By Michael Houlihan and Bonnie Harvey – Workplace Culture Experts & Barefoot Wine Founders

5 Steps for Physical Product Brands to Stay Relevant

5 Steps for Physical Product Brands to Stay Relevant 150 150 MIchael and Bonnie Harvey

The people who handle “complaints” about your company’s branded products are full of useful info. We always thought of customer service as customer intelligence, or “customer intel,” rather than “complaint resolution”.

But if you operate in a top-down structure, it’s easy to see how you can miss out on this critical information. If you think that your product design comes first, then the marketing team comes up with a sales plan, then your salespeople implement that plan, then customer service handles complaints—that’s top-down. With this structure, you certainly wouldn’t want any challenges to your product crawling back up.

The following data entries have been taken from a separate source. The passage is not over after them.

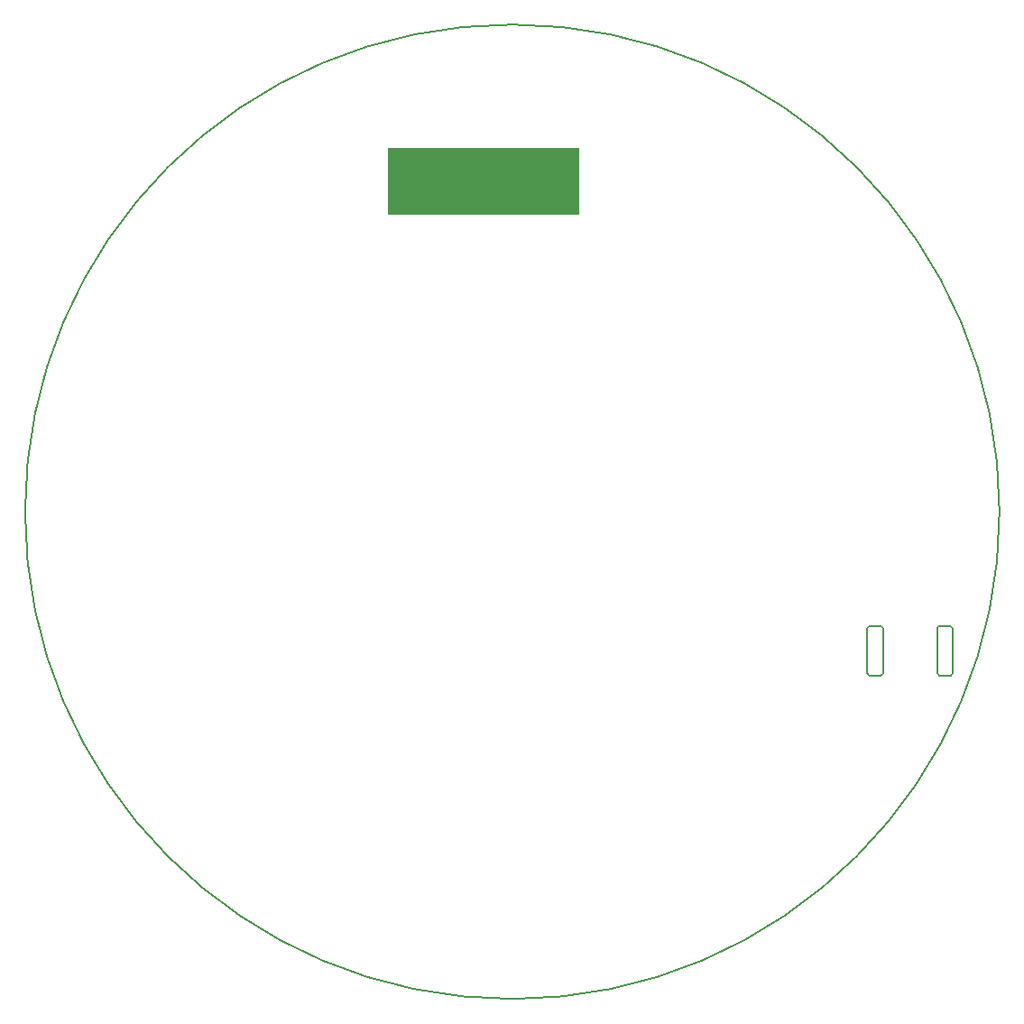
<source format=gko>
G04*
G04 #@! TF.GenerationSoftware,Altium Limited,Altium Designer,23.3.1 (30)*
G04*
G04 Layer_Color=16711935*
%FSLAX44Y44*%
%MOMM*%
G71*
G04*
G04 #@! TF.SameCoordinates,11343DF2-346A-4928-BBB7-4E1EB81EA5CC*
G04*
G04*
G04 #@! TF.FilePolarity,Positive*
G04*
G01*
G75*
%ADD83C,0.1270*%
%ADD84R,18.0000X6.3000*%
D83*
X1344722Y787359D02*
G03*
X1344823Y787362I0J2014D01*
G01*
X1344823D02*
G03*
X1346688Y789098I-101J1979D01*
G01*
D02*
G03*
X1346700Y789236I-1978J241D01*
G01*
X1346700Y789236D02*
G03*
X1346703Y789340I-2011J104D01*
G01*
X1346703Y831850D02*
G03*
X1346700Y831951I-2014J0D01*
G01*
Y831951D02*
G03*
X1344964Y833816I-1979J-101D01*
G01*
D02*
G03*
X1344826Y833828I-241J-1978D01*
G01*
D02*
G03*
X1344722Y833831I-104J-2011D01*
G01*
X1334211D02*
G03*
X1334110Y833829I-0J-2014D01*
G01*
X1334110D02*
G03*
X1332245Y832092I101J-1979D01*
G01*
D02*
G03*
X1332233Y831954I1978J-241D01*
G01*
Y831954D02*
G03*
X1332230Y831850I2011J-104D01*
G01*
Y789340D02*
G03*
X1332233Y789239I2014J-0D01*
G01*
Y789239D02*
G03*
X1333969Y787374I1979J101D01*
G01*
D02*
G03*
X1334107Y787362I241J1978D01*
G01*
X1334107D02*
G03*
X1334211Y787359I104J2011D01*
G01*
X1268626Y787403D02*
G03*
X1268730Y787400I104J2011D01*
G01*
X1268488Y787415D02*
G03*
X1268626Y787403I241J1978D01*
G01*
X1266751Y789280D02*
G03*
X1268488Y787415I1979J101D01*
G01*
X1266749Y789381D02*
G03*
X1266751Y789280I2014J-0D01*
G01*
X1266752Y831995D02*
G03*
X1266749Y831891I2011J-104D01*
G01*
X1266764Y832133D02*
G03*
X1266752Y831995I1978J-241D01*
G01*
X1268629Y833870D02*
G03*
X1266764Y832133I101J-1979D01*
G01*
X1268730Y833872D02*
G03*
X1268629Y833870I-0J-2014D01*
G01*
X1279345Y833869D02*
G03*
X1279241Y833872I-104J-2011D01*
G01*
X1279483Y833857D02*
G03*
X1279345Y833869I-241J-1978D01*
G01*
X1281219Y831992D02*
G03*
X1279483Y833857I-1979J-101D01*
G01*
X1281222Y831891D02*
G03*
X1281219Y831992I-2014J0D01*
G01*
X1281219Y789277D02*
G03*
X1281222Y789381I-2011J104D01*
G01*
X1281207Y789139D02*
G03*
X1281219Y789277I-1978J241D01*
G01*
X1279342Y787402D02*
G03*
X1281207Y789139I-101J1979D01*
G01*
X1279241Y787400D02*
G03*
X1279342Y787402I0J2014D01*
G01*
X1390650Y941070D02*
G03*
X1390650Y941070I-457200J0D01*
G01*
X1346703Y789340D02*
Y831850D01*
X1334211Y833831D02*
X1344722D01*
X1332230Y789340D02*
Y831850D01*
X1334211Y787359D02*
X1344722D01*
X1268730Y787400D02*
X1279241D01*
X1266749Y789381D02*
Y831891D01*
X1268730Y833872D02*
X1279241D01*
X1281222Y789381D02*
Y831891D01*
D84*
X906780Y1250720D02*
D03*
D03*
M02*

</source>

The effectiveness of customer service in many companies is actually judged by how few (or how many) complaints come back up the ladder.

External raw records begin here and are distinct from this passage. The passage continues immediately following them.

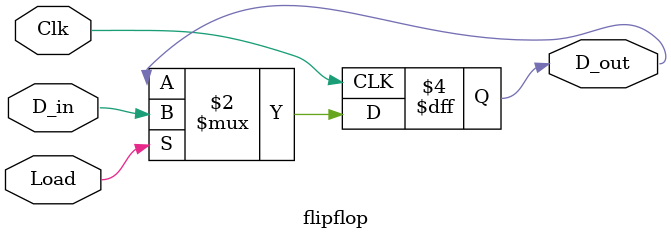
<source format=sv>
module BEN_Unit(
input logic [15:0] IR, Bus,
input logic Clk, LD_BEN, LD_CC,
output logic BEN_Out);

logic [2:0] nzp_com, nzp_tran;
logic BEN_tran;
flipflop N(.Clk(Clk), .D_in(nzp_com[2]), .Load(LD_CC), .D_out(nzp_tran[2]));
flipflop Z(.Clk(Clk), .D_in(nzp_com[1]), .Load(LD_CC), .D_out(nzp_tran[1]));
flipflop P(.Clk(Clk), .D_in(nzp_com[0]), .Load(LD_CC), .D_out(nzp_tran[0]));
flipflop BEN(.Clk(Clk), .D_in(BEN_tran), .Load(LD_BEN), .D_out(BEN_Out));

always_comb
begin
	if(Bus[15])
		nzp_com = 3'b100;
	else
	begin
		if(!Bus)
			nzp_com = 3'b010;
		else
			nzp_com = 3'b001;
	end
	
	BEN_tran = (nzp_tran[2]&IR[11])|(nzp_tran[1]&IR[10])|(nzp_tran[0]&IR[9]);
end


endmodule

module flipflop(
input logic Clk, D_in, Load,
output logic D_out);
always_ff @ (posedge Clk)
begin
	if(Load)
		D_out <= D_in;
end
endmodule

</source>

In an attempt to address complaints at the customer service level, these companies are preventing the key communications that should crawl back up—they have the potential to improve your packaging, marketing, product, and even your confidence. When everyone working for you knows that your brand is relevant, current, and receptive, they are more likely to stay. Not only that—they are proud to be part of a business that values customer feedback, and quickly replies to keep them happy. This is how you stay ahead of the competition.

Use these 5 steps to make the most of what your customer service people know:

  1. Change the Plumbing. Install a permanent and formal “pipeline” between your “Customer Intel” and your Production, R&D, and Marketing folks. Make it required that any customer feedback received by Customer Intel is top priority. Actually, bring any new initiatives to them (and Sales) first, to get their input. This will prevent expensive failures in the marketplace.
  2. Change the Name. As we mentioned, calling it “Customer Intel” describes its function, and reiterates that nobody in your company outside of your sales team knows more about your customers’ experience than they do. And don’t keep this a secret! Make sure everybody knows it, and respects their crucial relationship with your customers.
  3. Change the Direction. Chose bottom-up instead of top-down. Put the customer on top! Entrepreneurs who started in a garage know that the customer is always at the top. It’s simple—if they don’t make sales, they’ll be out of business. So, it’s not how you get the entrepreneurial spirit—it’s how you lose it. And you lose it when products are pushed down to the customer.
  4. Change the Schedule. Every quarter, schedule a brainstorming session between Production, Marketing, and R&D on the one hand, and with Customer Intel and Sales on the other. Create an open forum where everyone can discuss customer comments, recommendations, and complaints; and where everyone can discover and implement ways to improve your marketing and products.
  5. Change the Conversation. Encourage Customer Intel to gather information about your customers’ experience that doesn’t have anything to do with their comment or complaint, but everything to do with making their experience better. They should ask: Where did you find our product? Was it fully stocked? Do you go to that store often? How was the price? Do you buy this product often? Does it meet your expectations? Did you get a good value for your money?

Make these changes today. Don’t let your customers complain, “It used to be my brand!”